Industrial metals led a broad decline in commodity prices Wednesday following a weak report on U.S. orders for long-lasting goods and signs of slower economic growth in Britain.

Investors are concerned about the pace of the global economy, particularly after recent signs of a slowdown in China. China is a huge importer of raw materials, so a slowing economy there can weigh on prices for raw materials.

The U.S. Commerce Department said orders for long-lasting goods rose 2.2 percent in February, compared with a steep drop in January. Economists surveyed by FactSet had expected durable goods orders to increase 2.7 percent.

Meanwhile, a revised report showed that Britain's economy shrank 0.3 percent between October and December, compared with the previous estimate of a 0.2 percent drop.

"These looming economic concerns are not going away," said Dave Meger, vice president of metals trading at Vision Financial Markets.

A stronger dollar also pressured commodities. Since commodities are priced in dollars, a stronger dollar makes them more expensive for traders who use other currencies, such as the euro.

The sharpest price declines occurred in metals used for manufacturing a range of products such as consumer electronics, automobiles, construction materials and aircraft.

Copper for May delivery fell 8.75 cents to finish at $3.7925 per pound, June palladium dropped $15.65 to $647.35 per ounce and April platinum ended down $22.30 at $1,635.20 per ounce. April gold fell $27 to end at $1,657.90 an ounce and silver declined 78.5 cents to $31.831 per ounce.

In other trading, oil prices declined after France's government said it is considering a release of emergency stockpiles as part of a U.S.-led effort to ease the recent climb in prices.
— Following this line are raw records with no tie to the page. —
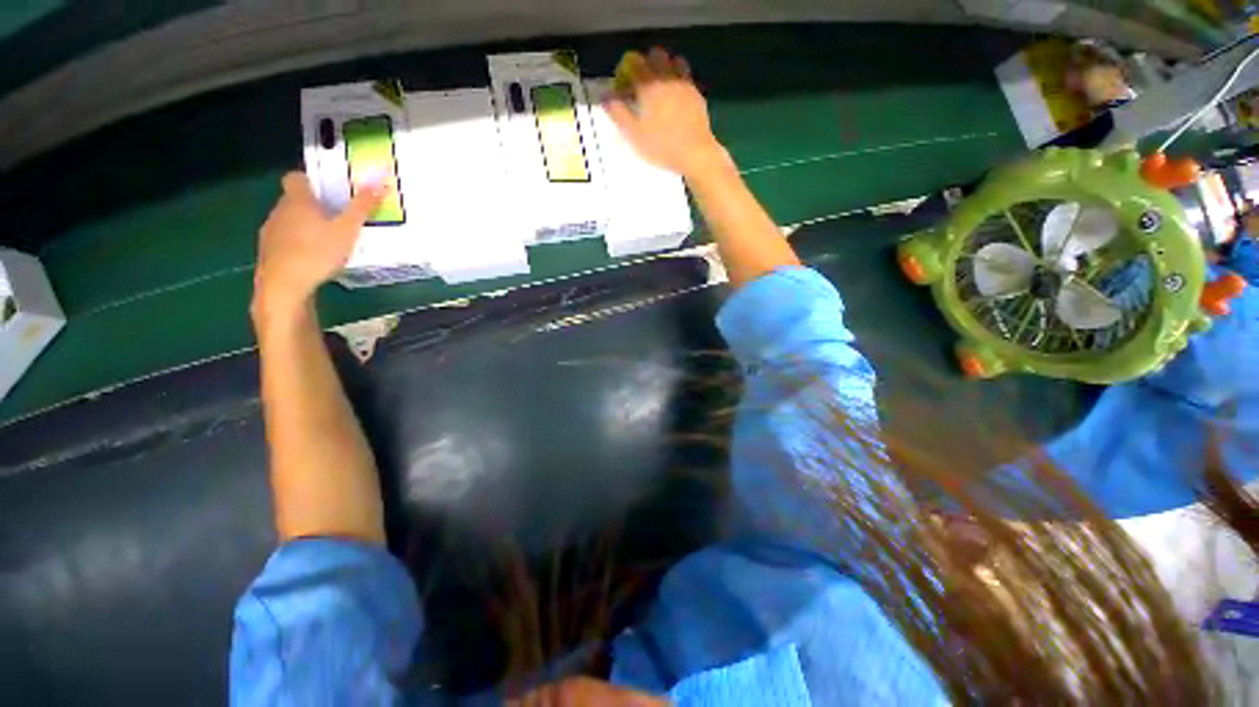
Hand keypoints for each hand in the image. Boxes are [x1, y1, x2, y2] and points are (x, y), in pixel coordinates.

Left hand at [252, 172, 383, 321]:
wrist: (284, 285)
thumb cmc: (317, 252)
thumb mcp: (348, 230)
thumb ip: (362, 208)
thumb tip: (378, 183)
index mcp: (298, 201)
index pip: (297, 177)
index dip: (312, 180)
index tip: (330, 190)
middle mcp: (280, 210)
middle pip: (296, 199)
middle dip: (316, 205)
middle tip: (340, 218)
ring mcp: (271, 231)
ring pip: (290, 220)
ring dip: (307, 225)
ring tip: (331, 241)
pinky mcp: (269, 250)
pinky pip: (286, 238)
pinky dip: (299, 242)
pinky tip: (316, 257)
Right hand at [605, 47, 728, 179]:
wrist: (695, 153)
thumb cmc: (662, 146)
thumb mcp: (634, 135)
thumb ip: (618, 113)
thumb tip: (605, 96)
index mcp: (649, 86)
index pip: (634, 63)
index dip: (627, 69)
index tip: (624, 81)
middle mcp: (667, 78)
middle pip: (655, 55)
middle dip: (646, 63)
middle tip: (642, 81)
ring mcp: (684, 84)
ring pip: (674, 61)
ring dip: (665, 66)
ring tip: (660, 85)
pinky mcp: (696, 93)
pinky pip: (686, 76)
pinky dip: (678, 78)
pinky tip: (675, 94)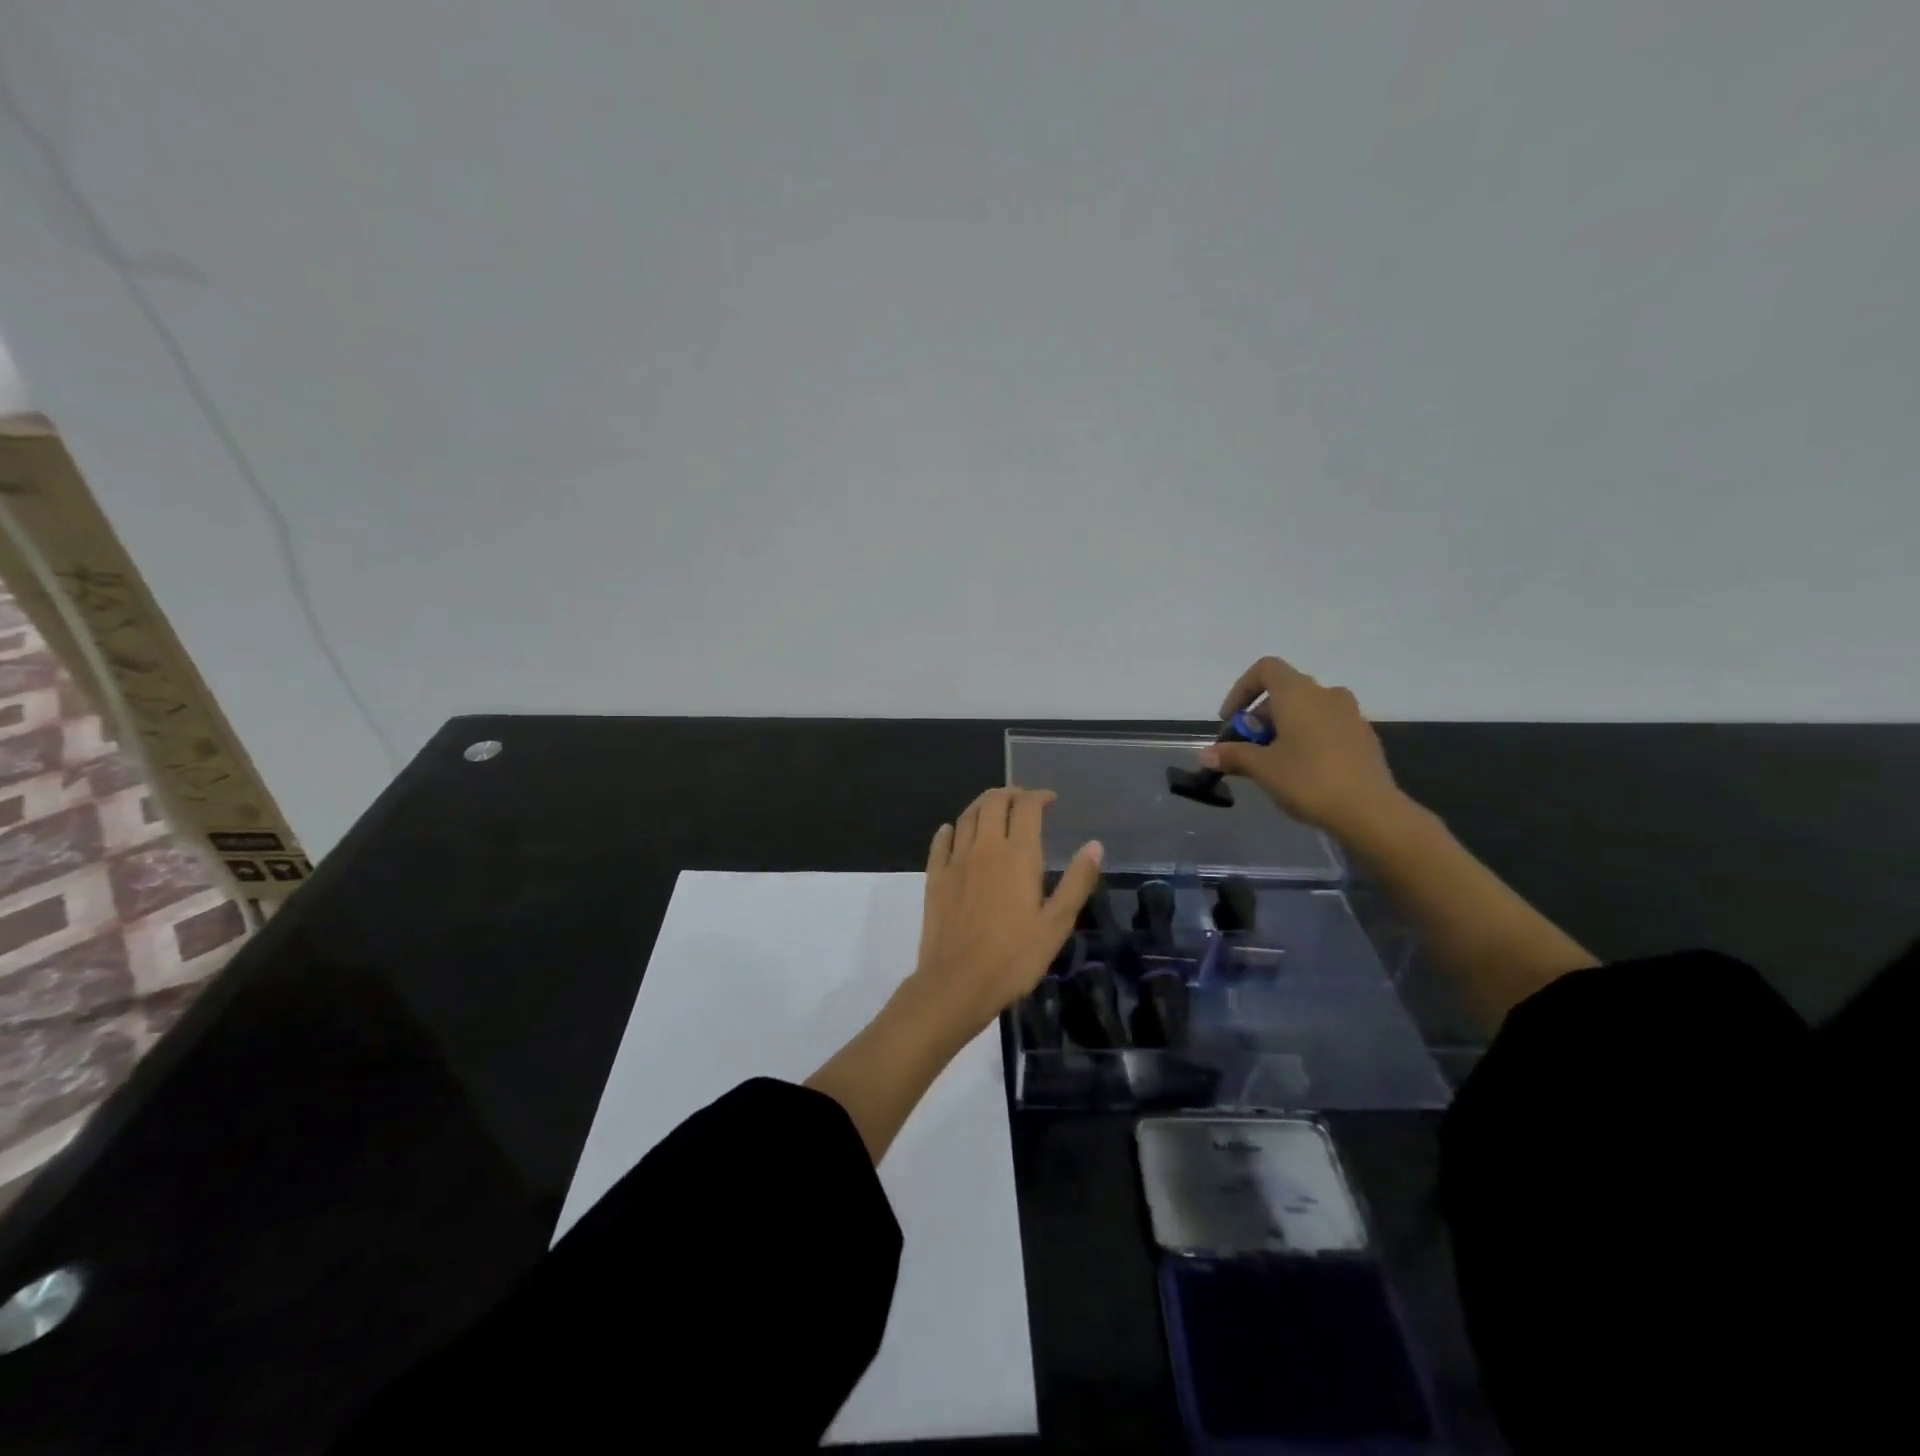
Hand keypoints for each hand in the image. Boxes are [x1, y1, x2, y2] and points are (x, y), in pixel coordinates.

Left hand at [910, 787, 1102, 1040]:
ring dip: (983, 805)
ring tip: (995, 808)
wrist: (957, 982)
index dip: (1040, 796)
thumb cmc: (1014, 957)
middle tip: (1024, 799)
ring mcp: (955, 861)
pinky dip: (950, 830)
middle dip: (1011, 793)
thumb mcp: (1056, 924)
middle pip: (993, 802)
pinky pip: (940, 842)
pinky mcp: (935, 878)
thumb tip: (1094, 845)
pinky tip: (952, 831)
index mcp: (1018, 855)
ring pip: (967, 816)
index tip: (1050, 801)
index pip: (1027, 807)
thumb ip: (1076, 882)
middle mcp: (985, 848)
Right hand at [1200, 656, 1400, 837]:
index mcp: (1298, 694)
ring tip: (1274, 761)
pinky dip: (1308, 738)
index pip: (1266, 669)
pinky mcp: (1365, 737)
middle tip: (1248, 749)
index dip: (1242, 689)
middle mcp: (1327, 694)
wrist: (1370, 811)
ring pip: (1308, 710)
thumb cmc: (1308, 779)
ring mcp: (1351, 715)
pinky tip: (1303, 771)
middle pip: (1285, 692)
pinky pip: (1328, 727)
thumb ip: (1233, 755)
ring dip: (1285, 728)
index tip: (1231, 720)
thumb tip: (1205, 754)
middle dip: (1260, 717)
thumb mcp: (1262, 768)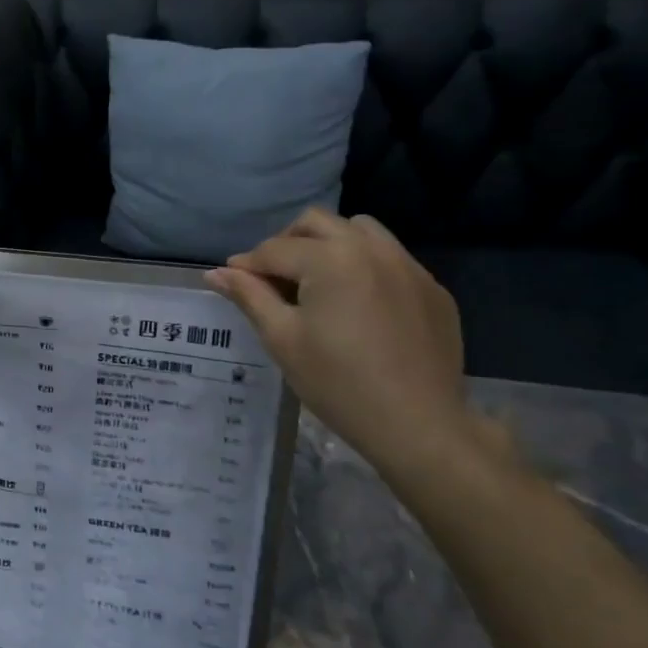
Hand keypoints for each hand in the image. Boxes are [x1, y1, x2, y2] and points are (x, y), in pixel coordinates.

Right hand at [207, 209, 473, 471]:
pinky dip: (364, 266)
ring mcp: (408, 265)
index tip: (232, 281)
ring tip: (316, 282)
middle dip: (286, 243)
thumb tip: (215, 273)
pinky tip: (357, 305)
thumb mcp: (282, 339)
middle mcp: (371, 248)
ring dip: (328, 244)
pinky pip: (390, 258)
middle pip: (316, 223)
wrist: (418, 424)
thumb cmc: (338, 383)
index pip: (275, 249)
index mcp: (331, 259)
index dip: (247, 265)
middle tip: (273, 279)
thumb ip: (250, 296)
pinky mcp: (431, 287)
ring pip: (359, 230)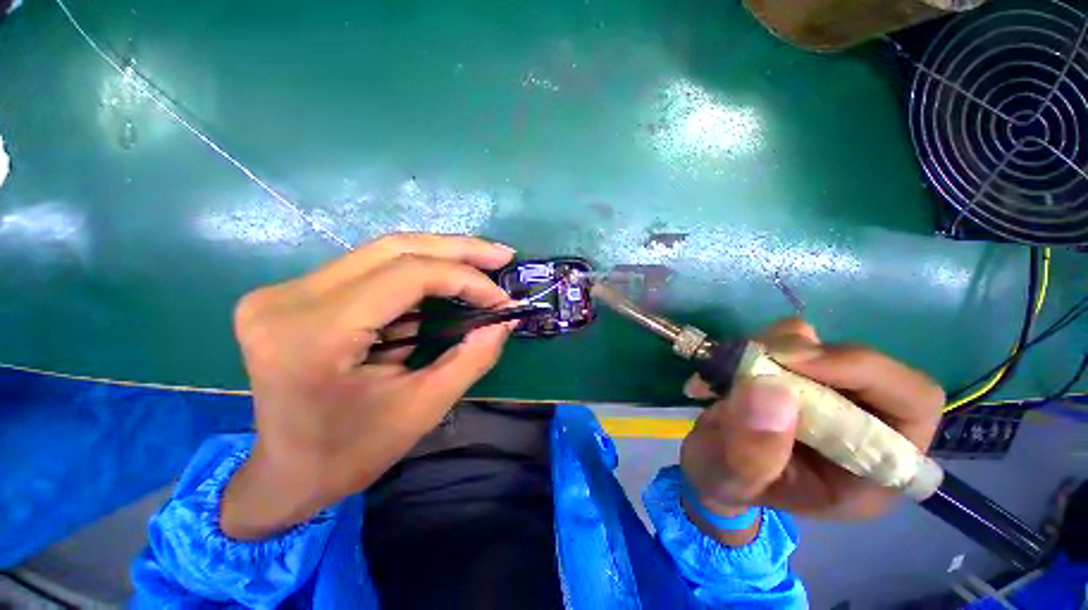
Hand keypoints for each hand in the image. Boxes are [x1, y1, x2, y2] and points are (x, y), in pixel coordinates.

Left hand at [221, 234, 515, 538]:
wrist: (284, 473)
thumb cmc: (350, 452)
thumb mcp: (423, 408)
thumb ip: (471, 358)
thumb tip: (505, 321)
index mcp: (315, 332)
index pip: (408, 275)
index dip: (466, 280)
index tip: (502, 300)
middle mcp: (289, 297)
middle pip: (394, 249)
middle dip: (458, 249)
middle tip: (501, 255)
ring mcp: (286, 291)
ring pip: (382, 253)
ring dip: (440, 257)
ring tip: (482, 264)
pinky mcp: (294, 294)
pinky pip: (370, 270)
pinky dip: (416, 274)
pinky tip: (445, 283)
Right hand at [680, 319, 943, 530]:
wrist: (707, 464)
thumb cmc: (726, 481)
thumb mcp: (731, 479)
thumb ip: (751, 450)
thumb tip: (774, 388)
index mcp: (870, 470)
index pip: (912, 406)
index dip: (865, 374)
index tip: (793, 363)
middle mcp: (864, 426)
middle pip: (871, 368)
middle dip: (813, 357)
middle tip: (762, 356)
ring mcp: (831, 395)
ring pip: (826, 346)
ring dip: (781, 346)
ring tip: (738, 366)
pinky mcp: (800, 374)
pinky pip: (794, 338)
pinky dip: (765, 340)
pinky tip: (739, 361)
Benchmark crude oil fell $1.92 to end at $105.41 per barrel on the New York Mercantile Exchange. Heating oil declined 1.07 cents to $3.2079 per gallon, gasoline futures fell 1.01 cents to $3.3955 per gallon and natural gas ended down 1.7 cents at $2.191 per 1,000 cubic feet.

In May agricultural contracts, wheat fell 9 cents to finish at $6.3075 per bushel, corn dropped 10.5 cents to $6.2025 per bushel and soybeans declined 2.25 cents to $13.675 per bushel.

Cotton for May delivery was a bright spot, increasing 1.4 cents to finish at 94.03 cents per pound.